Short problem A>
Answer these from the blog post on Python test imports, one answer per line marked the same way:
(i) Who pointed out the alternative method mentioned in the update?
(ii) What error does the simple statement "import mymodule" produce under the typical testing layout?
(iii) Besides Stack Overflow, where have Python programmers recently raised the question of where to put tests?
Short problem B>
List every path in the directory structure that the blog post on Python test imports lays out.

Page>
Thursday, December 18, 2008

Robust imports in Python, guaranteed fresh: how to import code for testing

UPDATE 2010-01-19: As captnswing pointed out an alternative, and I should say more commonly used method, is to simply put the following before your import statement for your packages or modules, assuming you keep your tests in a subdirectory of your code.

import os.path
import sys
sys.path.insert(0, os.path.join(os.path.dirname(__file__), os.path.pardir))

Anyone who knows me knows I like unit tests. I mean, I really like unit tests. Like, if Mr. Software Engineering were to offer to betroth me to one of his daughters, I would ask him to betroth me to Miss Unit Test.

One thing that comes up when preparing tests in Python is, "Where the hell do I put them?" To this, my first answer is, "If you're willing and diligent enough to write them, you can put them damn well anywhere you please!" If that answer doesn't satisfy you, though, that's good, you're not alone. Python programmers have raised this topic on several forums, including recently on the Testing in Python mailing list and on Stack Overflow.

I'm a fan of the following method, which seems to have taken dominance in the Python community. It's based around the following directory structure:

rootdir/
rootdir/mymodule.py
rootdir/tests/
rootdir/tests/mymodule_tests.py

We have a directory containing our module of interest, mymodule.py, and we have a module, mymodule_tests.py, containing our unit tests for mymodule.py. We create a sudbirectory, tests/, under the root directory, rootdir/, of the project, and we place our mymodule_tests.py under this directory so that its path is rootdir/tests/mymodule_tests.py.

We've got to import the module we want to test into the module containing the tests for it. The import statement works for all packages/modules currently in the import path, found in the list sys.path. Since the current directory, '.', is in sys.path by default, we can easily import any packages/modules on the same level as our importing module. This would be in the form of a simple import statement of

import mymodule

For the typical testing layout, though, this won't suffice. We'll get a big fat ImportError. This is because the path of mymodule.py is in rootdir/, above our testing module's rootdir/tests/ path. The next logical step, then, is to place rootdir/ in sys.path for mymodule_tests.py to access mymodule.py. The initial thought for doing this is to add the directory above to the sys.path using relative path.

#!/usr/bin/env python
import os
import sys

sys.path.insert(0, os.pardir)

Given information>

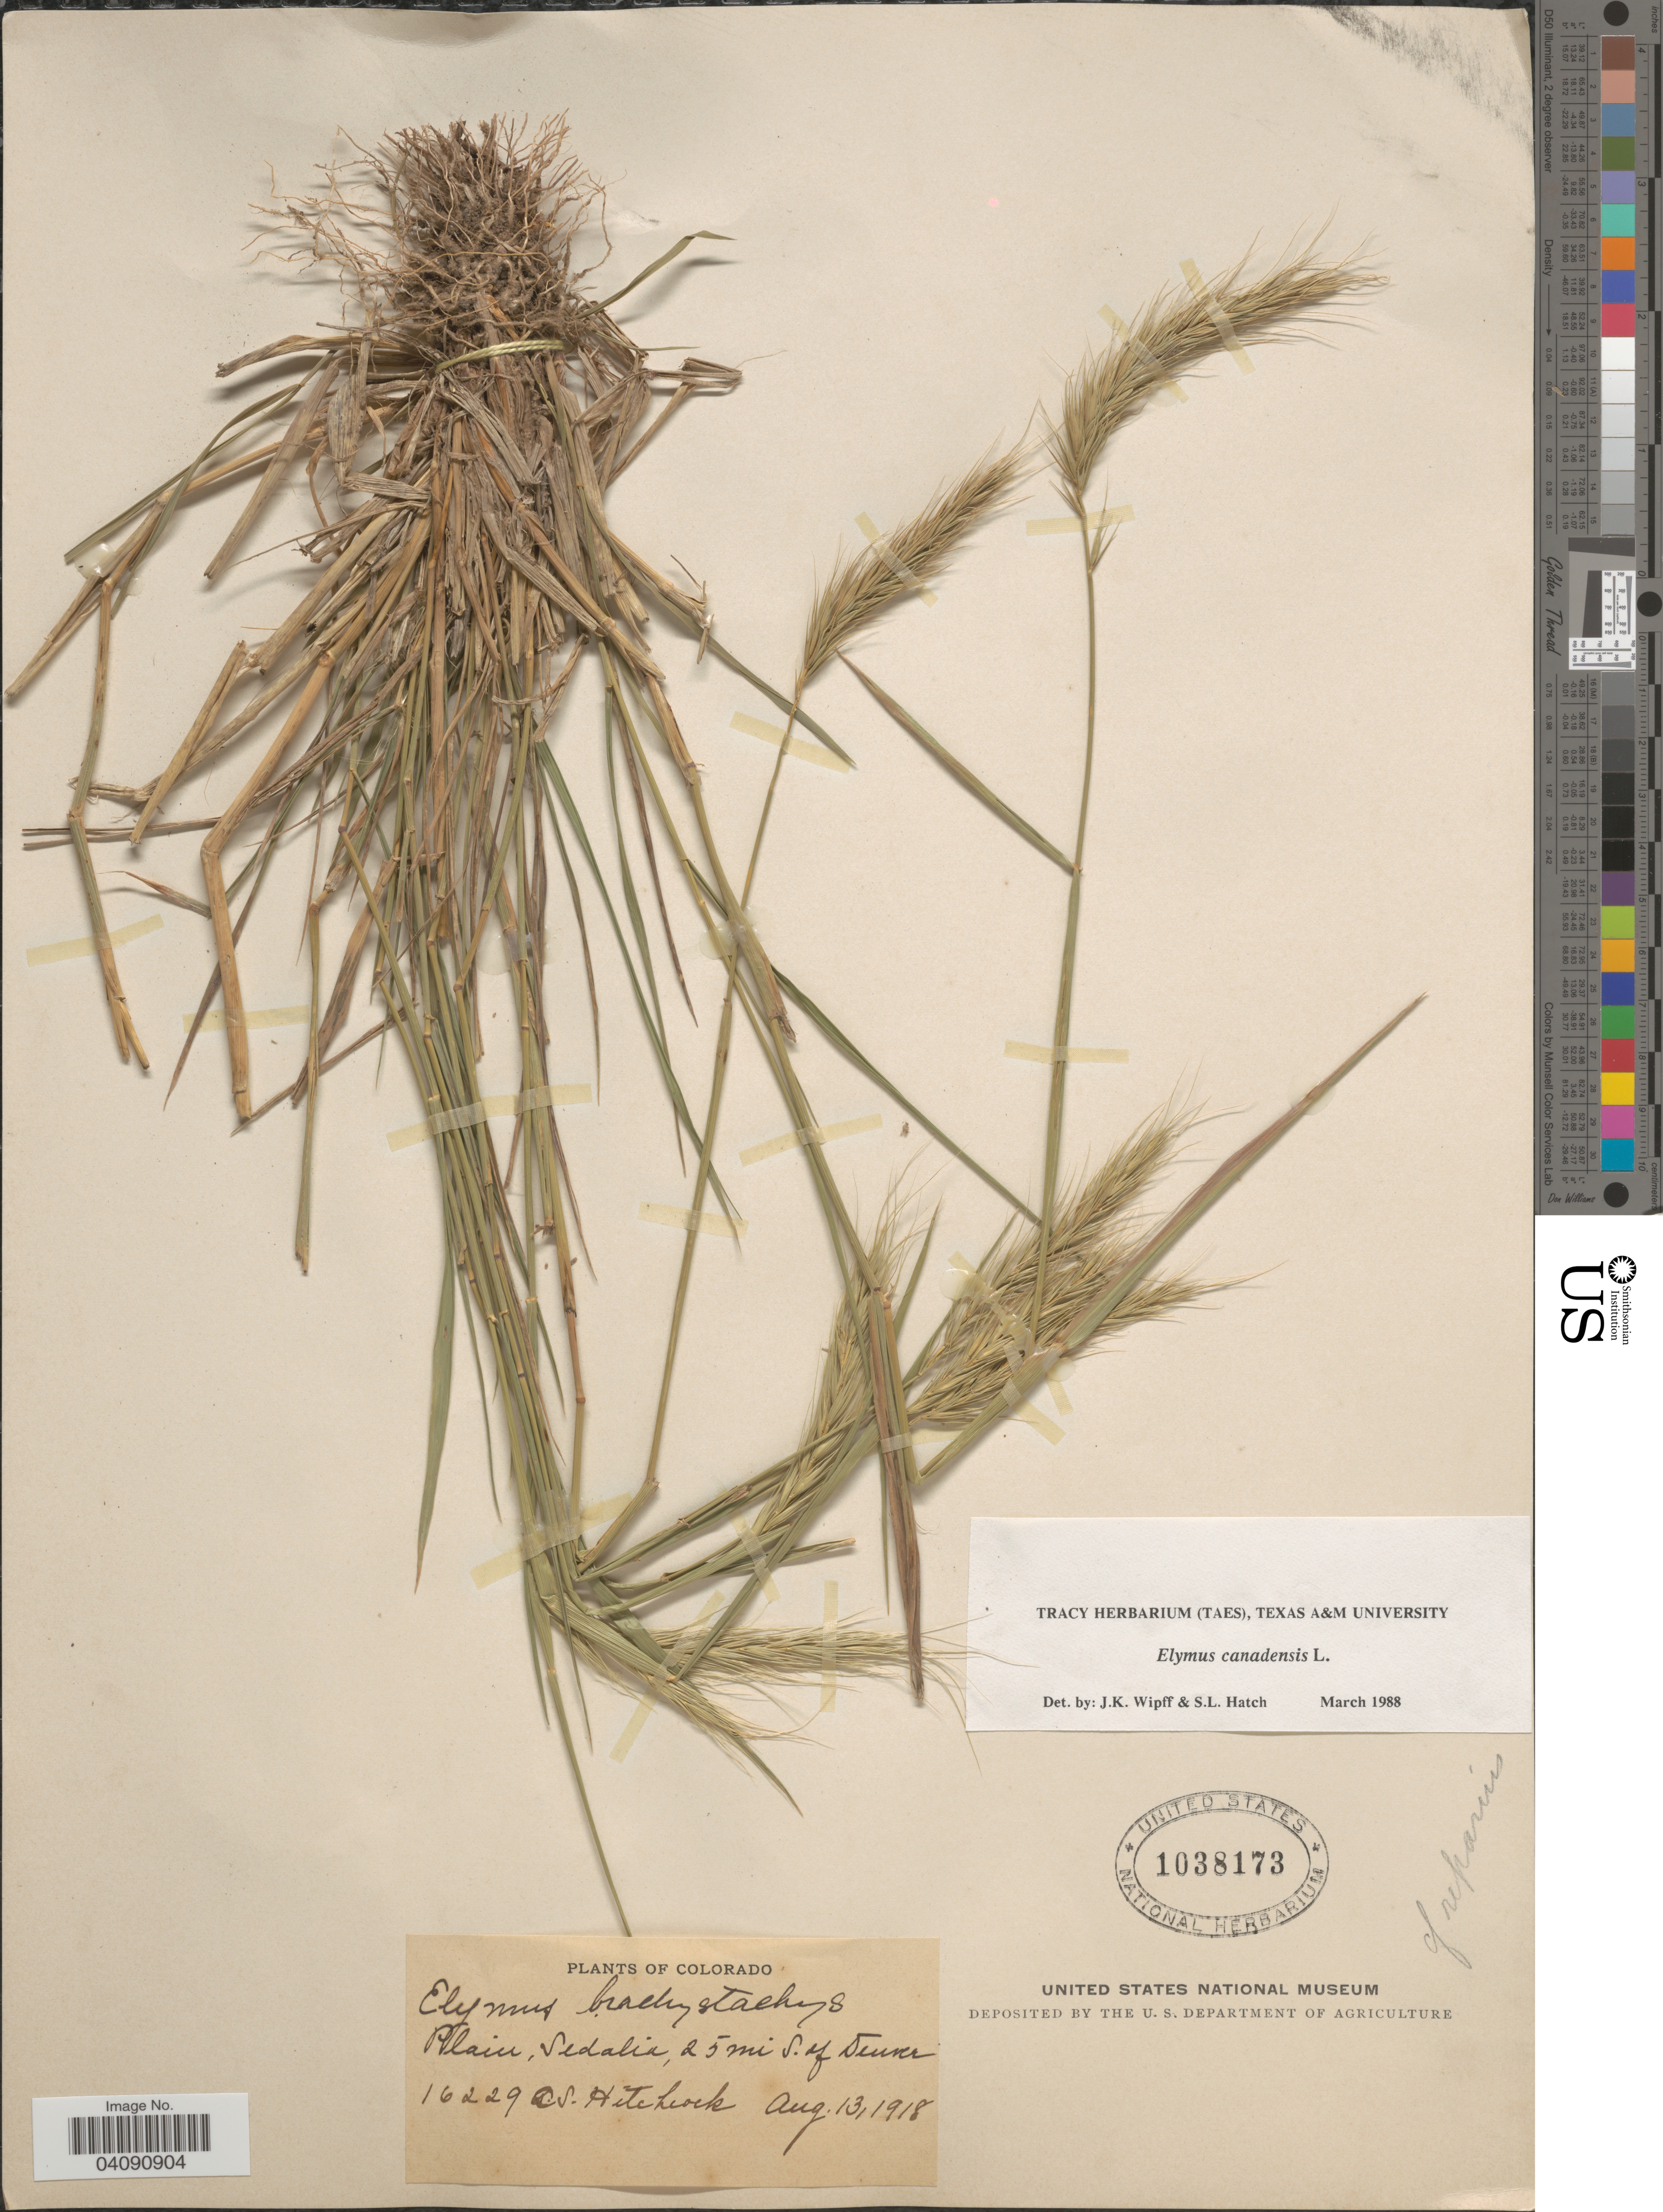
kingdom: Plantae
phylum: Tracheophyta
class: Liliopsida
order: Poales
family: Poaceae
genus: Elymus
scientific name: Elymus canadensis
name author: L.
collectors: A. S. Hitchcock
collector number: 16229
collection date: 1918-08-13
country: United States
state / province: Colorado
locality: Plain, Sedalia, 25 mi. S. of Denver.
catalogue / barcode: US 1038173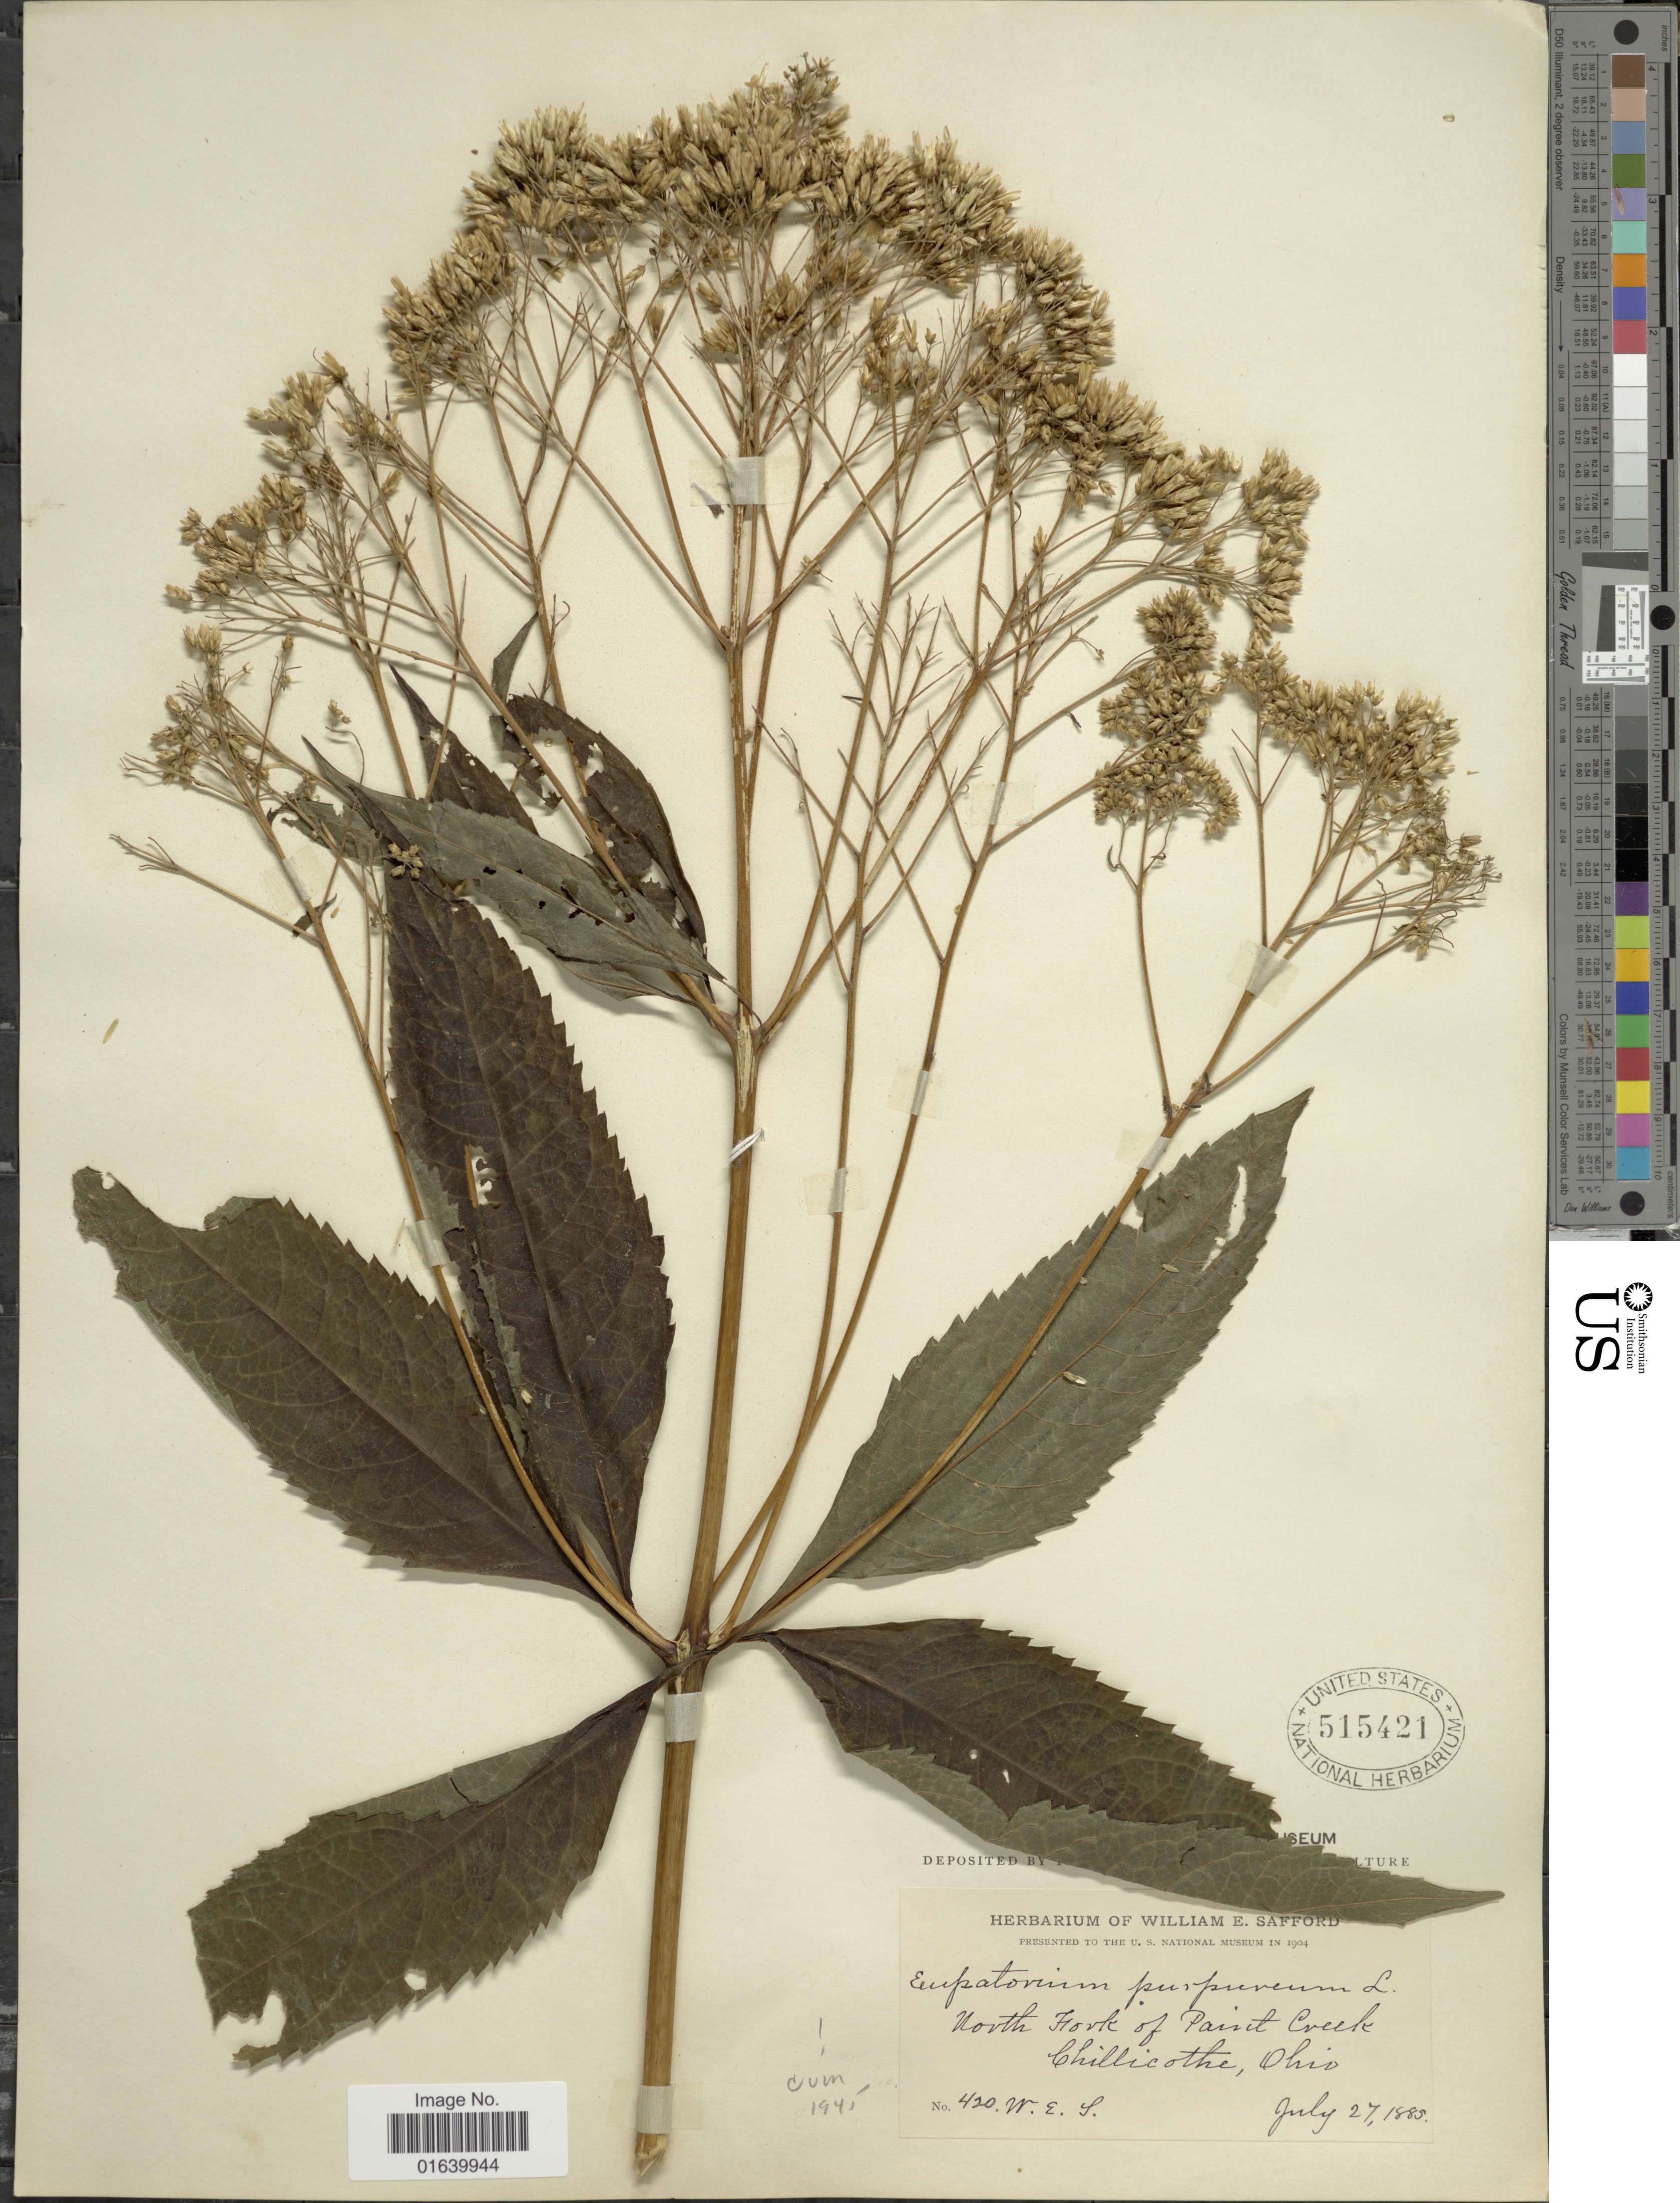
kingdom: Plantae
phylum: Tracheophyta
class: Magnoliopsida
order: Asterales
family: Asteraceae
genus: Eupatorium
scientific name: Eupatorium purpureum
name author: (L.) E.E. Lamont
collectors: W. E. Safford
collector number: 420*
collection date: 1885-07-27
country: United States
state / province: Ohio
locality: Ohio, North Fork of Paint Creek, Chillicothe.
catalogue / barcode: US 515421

Reply A>
(i) captnswing
(ii) ImportError
(iii) The Testing in Python mailing list

Reply B>
rootdir/
rootdir/mymodule.py
rootdir/tests/
rootdir/tests/mymodule_tests.py